REZ Infinite in VR, however, might be one of the best gaming experiences I have ever had.

For those talking about business uses, I believe it stretches far beyond just medical uses. I know someone who works at a company that builds off-beat roadway solutions, such as double crossovers. They use VR to demonstrate to the client (usually a local city official) what it will be like driving on a path that the client has literally never driven on. For her company, VR makes a lot of sense. I also know friends that did IT for an architecture firm that heavily invested in VR. For clients, it’s a lot nicer to be able to walk through their building before the foundation is even poured. For those purposes, I think it will stay.

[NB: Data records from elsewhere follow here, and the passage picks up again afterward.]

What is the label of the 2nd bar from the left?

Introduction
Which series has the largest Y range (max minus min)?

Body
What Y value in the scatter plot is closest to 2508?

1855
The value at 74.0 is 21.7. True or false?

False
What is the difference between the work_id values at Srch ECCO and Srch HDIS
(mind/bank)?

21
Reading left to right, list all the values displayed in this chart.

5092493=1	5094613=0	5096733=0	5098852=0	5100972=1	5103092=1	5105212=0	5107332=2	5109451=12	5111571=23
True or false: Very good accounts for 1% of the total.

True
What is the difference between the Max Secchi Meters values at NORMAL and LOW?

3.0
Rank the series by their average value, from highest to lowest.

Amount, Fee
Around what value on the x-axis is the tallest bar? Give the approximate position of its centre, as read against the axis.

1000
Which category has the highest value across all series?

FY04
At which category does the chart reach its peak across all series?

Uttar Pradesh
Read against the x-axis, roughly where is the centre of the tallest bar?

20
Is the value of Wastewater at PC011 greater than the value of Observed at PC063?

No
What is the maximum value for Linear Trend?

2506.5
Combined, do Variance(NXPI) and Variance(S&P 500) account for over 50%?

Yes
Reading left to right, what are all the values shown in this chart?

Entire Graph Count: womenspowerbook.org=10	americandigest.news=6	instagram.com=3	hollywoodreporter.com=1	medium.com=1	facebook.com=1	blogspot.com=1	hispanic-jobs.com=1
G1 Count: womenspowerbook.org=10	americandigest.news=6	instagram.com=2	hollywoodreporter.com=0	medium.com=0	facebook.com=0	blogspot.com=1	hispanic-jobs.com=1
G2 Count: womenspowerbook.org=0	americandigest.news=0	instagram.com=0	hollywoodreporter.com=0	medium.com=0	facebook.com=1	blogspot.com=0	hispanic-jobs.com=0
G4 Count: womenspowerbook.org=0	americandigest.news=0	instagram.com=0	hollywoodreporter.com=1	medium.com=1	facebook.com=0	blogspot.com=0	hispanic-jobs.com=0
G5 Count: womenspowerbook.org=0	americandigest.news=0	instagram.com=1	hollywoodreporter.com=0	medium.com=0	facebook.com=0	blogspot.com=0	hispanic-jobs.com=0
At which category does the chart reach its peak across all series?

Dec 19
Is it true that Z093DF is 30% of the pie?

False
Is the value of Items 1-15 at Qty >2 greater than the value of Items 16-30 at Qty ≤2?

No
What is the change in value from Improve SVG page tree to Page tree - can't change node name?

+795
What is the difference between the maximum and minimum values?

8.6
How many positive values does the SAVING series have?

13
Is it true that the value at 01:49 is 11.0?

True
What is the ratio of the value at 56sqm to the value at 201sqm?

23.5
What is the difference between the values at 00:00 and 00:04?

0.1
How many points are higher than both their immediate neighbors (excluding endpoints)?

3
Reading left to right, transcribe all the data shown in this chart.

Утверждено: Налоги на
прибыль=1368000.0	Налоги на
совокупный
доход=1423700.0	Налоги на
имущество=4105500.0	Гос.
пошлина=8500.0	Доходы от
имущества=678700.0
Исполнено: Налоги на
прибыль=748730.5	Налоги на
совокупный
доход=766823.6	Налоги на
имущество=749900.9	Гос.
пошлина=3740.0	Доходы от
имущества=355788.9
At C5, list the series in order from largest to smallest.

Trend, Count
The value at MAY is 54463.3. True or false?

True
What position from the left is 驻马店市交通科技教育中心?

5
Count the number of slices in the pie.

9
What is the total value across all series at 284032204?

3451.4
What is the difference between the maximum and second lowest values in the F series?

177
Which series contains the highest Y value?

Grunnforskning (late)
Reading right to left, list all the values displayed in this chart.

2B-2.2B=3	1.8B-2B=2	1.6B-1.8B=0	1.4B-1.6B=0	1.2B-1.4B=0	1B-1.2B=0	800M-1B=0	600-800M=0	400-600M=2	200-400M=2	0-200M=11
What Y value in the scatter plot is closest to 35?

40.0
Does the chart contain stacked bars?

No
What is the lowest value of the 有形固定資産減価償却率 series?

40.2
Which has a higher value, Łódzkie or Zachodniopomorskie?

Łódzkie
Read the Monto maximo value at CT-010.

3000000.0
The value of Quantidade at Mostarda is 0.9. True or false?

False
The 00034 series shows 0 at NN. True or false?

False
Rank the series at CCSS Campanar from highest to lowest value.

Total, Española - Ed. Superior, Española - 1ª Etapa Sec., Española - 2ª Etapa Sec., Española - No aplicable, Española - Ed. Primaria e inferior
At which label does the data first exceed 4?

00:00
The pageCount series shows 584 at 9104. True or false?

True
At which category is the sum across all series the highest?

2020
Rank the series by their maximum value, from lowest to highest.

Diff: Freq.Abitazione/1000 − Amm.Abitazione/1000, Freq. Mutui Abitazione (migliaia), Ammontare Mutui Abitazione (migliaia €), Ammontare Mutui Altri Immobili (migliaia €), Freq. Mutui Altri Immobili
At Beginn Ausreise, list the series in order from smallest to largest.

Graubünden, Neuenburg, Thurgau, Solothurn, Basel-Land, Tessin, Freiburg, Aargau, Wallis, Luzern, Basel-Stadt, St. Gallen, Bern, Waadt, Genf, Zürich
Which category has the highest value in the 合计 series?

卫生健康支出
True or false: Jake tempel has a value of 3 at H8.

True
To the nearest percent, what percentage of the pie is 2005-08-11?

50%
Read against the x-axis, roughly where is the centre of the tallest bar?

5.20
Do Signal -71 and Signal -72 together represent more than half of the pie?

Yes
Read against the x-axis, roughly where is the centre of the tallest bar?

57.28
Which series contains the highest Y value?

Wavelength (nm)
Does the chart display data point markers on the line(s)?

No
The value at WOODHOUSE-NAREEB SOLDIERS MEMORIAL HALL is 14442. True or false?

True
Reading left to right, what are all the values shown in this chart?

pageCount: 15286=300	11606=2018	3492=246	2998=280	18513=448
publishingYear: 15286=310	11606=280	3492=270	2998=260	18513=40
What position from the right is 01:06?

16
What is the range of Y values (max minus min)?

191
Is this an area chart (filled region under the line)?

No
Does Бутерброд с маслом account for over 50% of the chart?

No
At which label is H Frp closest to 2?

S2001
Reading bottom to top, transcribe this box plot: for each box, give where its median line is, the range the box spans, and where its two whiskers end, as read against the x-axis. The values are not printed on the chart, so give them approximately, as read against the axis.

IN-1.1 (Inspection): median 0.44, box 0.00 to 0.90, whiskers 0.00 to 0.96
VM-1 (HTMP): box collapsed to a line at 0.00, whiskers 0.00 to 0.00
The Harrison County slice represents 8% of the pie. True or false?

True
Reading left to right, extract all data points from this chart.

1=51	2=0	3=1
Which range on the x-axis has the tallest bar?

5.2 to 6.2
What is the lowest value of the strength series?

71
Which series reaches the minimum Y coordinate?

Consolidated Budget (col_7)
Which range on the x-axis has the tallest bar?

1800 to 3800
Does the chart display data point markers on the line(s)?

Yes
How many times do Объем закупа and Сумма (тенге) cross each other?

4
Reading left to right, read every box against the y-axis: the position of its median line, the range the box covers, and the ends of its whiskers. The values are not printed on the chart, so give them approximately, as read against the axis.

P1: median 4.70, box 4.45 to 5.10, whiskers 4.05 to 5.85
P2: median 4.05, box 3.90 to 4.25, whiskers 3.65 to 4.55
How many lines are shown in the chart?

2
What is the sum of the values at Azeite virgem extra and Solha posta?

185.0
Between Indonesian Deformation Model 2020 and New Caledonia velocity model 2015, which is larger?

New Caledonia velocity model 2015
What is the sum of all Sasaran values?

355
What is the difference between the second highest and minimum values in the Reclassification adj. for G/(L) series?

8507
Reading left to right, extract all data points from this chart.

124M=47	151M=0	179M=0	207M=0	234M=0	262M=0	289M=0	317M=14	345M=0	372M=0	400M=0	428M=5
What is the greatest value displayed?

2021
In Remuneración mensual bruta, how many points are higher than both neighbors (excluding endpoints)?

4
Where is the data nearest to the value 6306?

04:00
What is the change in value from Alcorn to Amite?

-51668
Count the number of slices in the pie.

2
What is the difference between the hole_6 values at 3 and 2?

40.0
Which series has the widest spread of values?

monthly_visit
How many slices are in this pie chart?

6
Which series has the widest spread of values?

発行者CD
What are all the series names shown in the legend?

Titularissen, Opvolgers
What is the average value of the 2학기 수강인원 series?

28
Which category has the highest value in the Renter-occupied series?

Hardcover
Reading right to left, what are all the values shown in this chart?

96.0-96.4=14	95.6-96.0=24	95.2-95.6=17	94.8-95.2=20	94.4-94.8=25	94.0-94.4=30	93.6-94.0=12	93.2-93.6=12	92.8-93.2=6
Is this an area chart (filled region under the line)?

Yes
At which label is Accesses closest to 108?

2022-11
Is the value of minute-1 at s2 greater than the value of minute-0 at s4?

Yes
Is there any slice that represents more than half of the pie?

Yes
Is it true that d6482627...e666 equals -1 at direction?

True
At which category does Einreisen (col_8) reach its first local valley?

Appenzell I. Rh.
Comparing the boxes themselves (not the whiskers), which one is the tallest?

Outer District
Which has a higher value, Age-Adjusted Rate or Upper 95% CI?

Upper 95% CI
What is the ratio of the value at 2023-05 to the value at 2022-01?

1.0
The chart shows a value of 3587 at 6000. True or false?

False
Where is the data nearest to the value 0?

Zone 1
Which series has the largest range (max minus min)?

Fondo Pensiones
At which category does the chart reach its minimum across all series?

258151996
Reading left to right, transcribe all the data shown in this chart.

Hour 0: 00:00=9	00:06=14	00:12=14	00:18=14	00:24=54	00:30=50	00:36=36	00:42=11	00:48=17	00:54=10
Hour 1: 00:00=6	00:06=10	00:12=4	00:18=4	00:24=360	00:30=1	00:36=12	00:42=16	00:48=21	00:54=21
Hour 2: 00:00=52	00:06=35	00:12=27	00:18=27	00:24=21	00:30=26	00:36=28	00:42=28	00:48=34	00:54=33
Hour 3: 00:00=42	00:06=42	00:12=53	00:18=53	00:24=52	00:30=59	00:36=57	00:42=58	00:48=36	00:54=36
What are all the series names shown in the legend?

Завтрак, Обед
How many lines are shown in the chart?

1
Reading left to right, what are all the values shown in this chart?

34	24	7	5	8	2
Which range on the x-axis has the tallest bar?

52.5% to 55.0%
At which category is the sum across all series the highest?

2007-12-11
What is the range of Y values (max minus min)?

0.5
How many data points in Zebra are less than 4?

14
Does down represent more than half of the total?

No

As far as the population is concerned, I think it requires more awareness and availability. So, I work at a nonprofit organization dedicated to education and the literary arts. Every year, we have a giant party for adults based around a book where we get between 250-400 people to enter our building. In the past, we’ve done The Great Gatsby, The Catcher in the Rye, Fear and Loathing in Las Vegas, and 1984. We have had fire dancers, jazz musicians, projection lighting, drone operators, musicians, and visual artists. This year, we’re doing the Alice books and we’ve actually contracted a local VR studio to create an Alice VR experience for our guests. I’m the only person on staff who regularly plays video games, but everyone is really excited to try the VR experience. Now, I’ve seen people try VR and get immediately turned off. My wife put on a headset once and, after 3 seconds, took it off. Some people aren’t used to it, but some people pick it up immediately. I’ve been to exhibits at a local museum where people tried VR for the first time and instinctively knew how to control it with the Vive controllers and look around. Even after so many years after their release, it’s all about getting people to try it out.

And as far as cost and accessibility, have you tried YouTube’s 360 videos? Here’s one Drew Scanlon made at California Extreme. As technology advances to the point where more advanced and interesting VR experiences can be done with a phone and some Google Cardboard, then we’re going to get a LOT more people doing this.